This is so true! One set of speed bumps I drive over weekly has almost been completely removed by the snow plows this year. Side note, I noticed if I hit the speed bump at 35-40mph it smooths right out anyway.


----------



## Agent_Orange (Jan 20, 2014)

Patman said:


> Cincinnati just started a "Pothole Blitz next week. They want residents to report holes to them and they will send out a crew to fill with blacktop same day. THis year is worse than any previous year in a long time and a lot of roads are old and need repair otherwise so they want to avoid as many bent rims as possible.

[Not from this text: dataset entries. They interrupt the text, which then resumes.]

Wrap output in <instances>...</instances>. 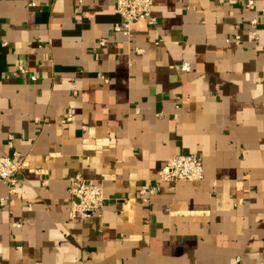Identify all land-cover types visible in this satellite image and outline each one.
<instances>
[{
    "label": "crops",
    "instance_id": "obj_1",
    "mask_svg": "<svg viewBox=\"0 0 264 264\" xmlns=\"http://www.w3.org/2000/svg\"><path fill=\"white\" fill-rule=\"evenodd\" d=\"M246 2L155 0L125 36L114 0H0V157L20 167L0 264H264V0ZM185 153L203 180L142 201ZM76 173L101 215L69 217Z\"/></svg>",
    "mask_w": 264,
    "mask_h": 264
},
{
    "label": "built area",
    "instance_id": "obj_2",
    "mask_svg": "<svg viewBox=\"0 0 264 264\" xmlns=\"http://www.w3.org/2000/svg\"><path fill=\"white\" fill-rule=\"evenodd\" d=\"M155 0H114V12L119 16V22L114 26V31L125 36L130 35L132 25L144 21L150 26L157 23L152 11ZM246 6L253 8L254 0H247ZM249 26L252 29L251 35L258 39L257 19L253 18L249 21ZM238 42L239 37L227 41ZM99 45H104V40L99 41ZM180 70L183 72L190 71L188 63H182ZM17 73L25 75L26 68L23 65H17ZM72 120L68 114L62 119V124ZM85 129V127H83ZM13 136L9 135L7 145L12 148ZM16 152L0 157V180L8 185L9 193L14 191V187L18 182L17 173L19 165L14 158ZM204 178L203 160L202 157L194 153H185L174 156L166 161L164 166L155 174V184L140 191L141 200L147 201L150 196L156 194L161 187V183L174 184L180 181L184 182H199ZM68 194L70 197V207L68 215L71 219L84 220L91 216H99L104 207V192L101 183L91 179H85L80 173H76L68 181ZM6 204L5 198H0V206ZM13 226L19 227V222H13Z\"/></svg>",
    "mask_w": 264,
    "mask_h": 264
}]
</instances>
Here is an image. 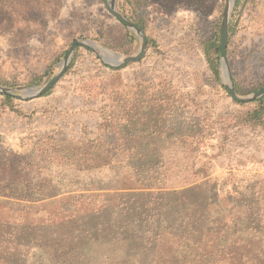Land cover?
Returning <instances> with one entry per match:
<instances>
[{"label":"rangeland","instance_id":"obj_1","mask_svg":"<svg viewBox=\"0 0 264 264\" xmlns=\"http://www.w3.org/2000/svg\"><path fill=\"white\" fill-rule=\"evenodd\" d=\"M226 3L117 0L116 11L142 31L147 46L138 62L113 68L101 60L107 57L101 49L133 57L141 41L111 15L107 0H0L1 87L45 85L75 41L100 49L76 48L47 96L6 100L0 94V154H28L46 138L96 140L123 93H169L177 97L171 105L186 106L190 122L202 125L197 160L206 164L209 184L226 190L251 182L264 186V98L260 104L232 100L221 79L220 55L206 51L208 43H219ZM226 55L239 97L264 87V0L235 1ZM210 62L217 64L218 81ZM254 111H262L260 120L250 119ZM1 200L0 218L16 219L17 207ZM58 208L46 207L39 216Z\"/></svg>","mask_w":264,"mask_h":264},{"label":"trees","instance_id":"obj_2","mask_svg":"<svg viewBox=\"0 0 264 264\" xmlns=\"http://www.w3.org/2000/svg\"><path fill=\"white\" fill-rule=\"evenodd\" d=\"M175 97L123 93L96 140L0 154L1 203L17 207L0 218V264H264V186L213 188L202 125Z\"/></svg>","mask_w":264,"mask_h":264},{"label":"water","instance_id":"obj_3","mask_svg":"<svg viewBox=\"0 0 264 264\" xmlns=\"http://www.w3.org/2000/svg\"><path fill=\"white\" fill-rule=\"evenodd\" d=\"M235 1L236 0H227L225 9H224V12L221 18L220 34H219L220 58H221L220 74H221V79L224 82V87L226 88L230 98L237 103H249V102L259 100L260 98L264 97V87L249 97H246V98L239 97L233 88V83L227 71L226 51H227V43H228V24H229V19H230ZM116 2L117 0H107L108 11L119 23H121L128 30L132 31L141 41L140 49L135 56L124 58L117 54L110 53L107 50H104V49L100 50L93 43L89 41H75L71 44L70 48L66 51L62 61L59 64V70L57 74L54 77H52V79L48 81L45 85L40 86V87H24V88H17V89H8V88L0 86V94L5 95V96H12V97L19 98V99H33V98H39L43 96L48 91H50L52 87L66 73V70L71 61L73 52L78 47L85 48L91 52H95L94 50L102 51L105 55H107V57L101 58V60L104 62L105 65H108V67L118 68L124 64L138 62L142 58L145 52V49L147 46V39L144 37V35L142 34V31L138 27H136L133 23L129 22L125 17H123L116 11ZM15 93L22 94V97L18 96ZM214 187H215V184L213 185V188Z\"/></svg>","mask_w":264,"mask_h":264}]
</instances>
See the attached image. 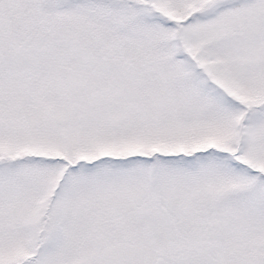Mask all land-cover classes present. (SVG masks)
Wrapping results in <instances>:
<instances>
[{
  "label": "snow or ice",
  "instance_id": "6c2138e0",
  "mask_svg": "<svg viewBox=\"0 0 264 264\" xmlns=\"http://www.w3.org/2000/svg\"><path fill=\"white\" fill-rule=\"evenodd\" d=\"M0 264H264V0H0Z\"/></svg>",
  "mask_w": 264,
  "mask_h": 264
}]
</instances>
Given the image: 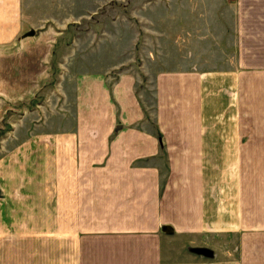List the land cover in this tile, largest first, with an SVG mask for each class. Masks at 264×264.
Returning a JSON list of instances; mask_svg holds the SVG:
<instances>
[{"label":"crops","instance_id":"1","mask_svg":"<svg viewBox=\"0 0 264 264\" xmlns=\"http://www.w3.org/2000/svg\"><path fill=\"white\" fill-rule=\"evenodd\" d=\"M73 1L0 0V264H264V0L106 30L27 109Z\"/></svg>","mask_w":264,"mask_h":264},{"label":"rangeland","instance_id":"2","mask_svg":"<svg viewBox=\"0 0 264 264\" xmlns=\"http://www.w3.org/2000/svg\"><path fill=\"white\" fill-rule=\"evenodd\" d=\"M73 2L63 5L61 16L58 17L59 21L56 22L55 28L60 29L61 33H56L54 57L53 50L50 53L47 52L49 56L45 68L47 83L41 86L37 96L27 103V109L35 108L37 103L43 102L47 97L46 94L53 91V85L58 86V77L61 75L64 78L69 67L74 69L86 67L85 54L87 55L88 47L92 44H101L106 30L110 36L119 28L127 32L140 30L141 36L137 49L142 50L143 44L155 41L156 44H154H158L161 54L166 55V35L168 30L171 31L172 26L168 23L167 15L171 19L174 14L180 23L183 8L186 12L189 9L187 7L189 5L183 0H76ZM214 7L213 3H208L206 6L198 5V12L208 9L210 16H213ZM178 26L180 25H177L175 29ZM49 38L53 39L54 36ZM125 38L128 44L130 37L125 36ZM88 55L92 57L91 52ZM59 60H61L60 66L57 63ZM139 61L140 59L137 60ZM88 62H91V58ZM5 106L1 107V110ZM3 121L7 122L6 117ZM3 137L4 133L0 132V139Z\"/></svg>","mask_w":264,"mask_h":264},{"label":"water","instance_id":"3","mask_svg":"<svg viewBox=\"0 0 264 264\" xmlns=\"http://www.w3.org/2000/svg\"><path fill=\"white\" fill-rule=\"evenodd\" d=\"M33 34H35V31H34V30H31V31L29 32V35H33Z\"/></svg>","mask_w":264,"mask_h":264}]
</instances>
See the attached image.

Wish they would do something like this in Northwest Indiana. With any luck, they will start patching in May...:disgust:


----------



## Jim Frye (Mar 16, 2011)

One lane of I-75 in town got so bad, ODOT closed it, ground off the asphalt, got an asphalt plant to open for a week, and completely repaved the lane. They just finished a 3 year interchange rebuild between I-75 and I-475 here and the new pavement is splitting down the middle. They are waiting until the ground thaws (probably sometime in June) to take core samples to see what is wrong. Pretty soon our roads will be as bad as Michigan's.


----------



## anthonysmith93 (Jul 15, 2015)

I know this is an old thread....but we have a parking lot here in town that's busy, there's a Chase, Taco Bell, and a few small stores in this lot, and even in the drives of the lots are massive and DEEP pot holes....I hit one one night (going slow) luckily and it was SO deep I know either the frame of the car or the control arm scraped the ground (it was loud and I felt it)... my car is lowered so it's already scrap-y sometimes, but it was scary and I'm just glad I was going fast enough and it wasn't wide enough to engulf my tire and make me get stuck....No damage was sustained luckily


----------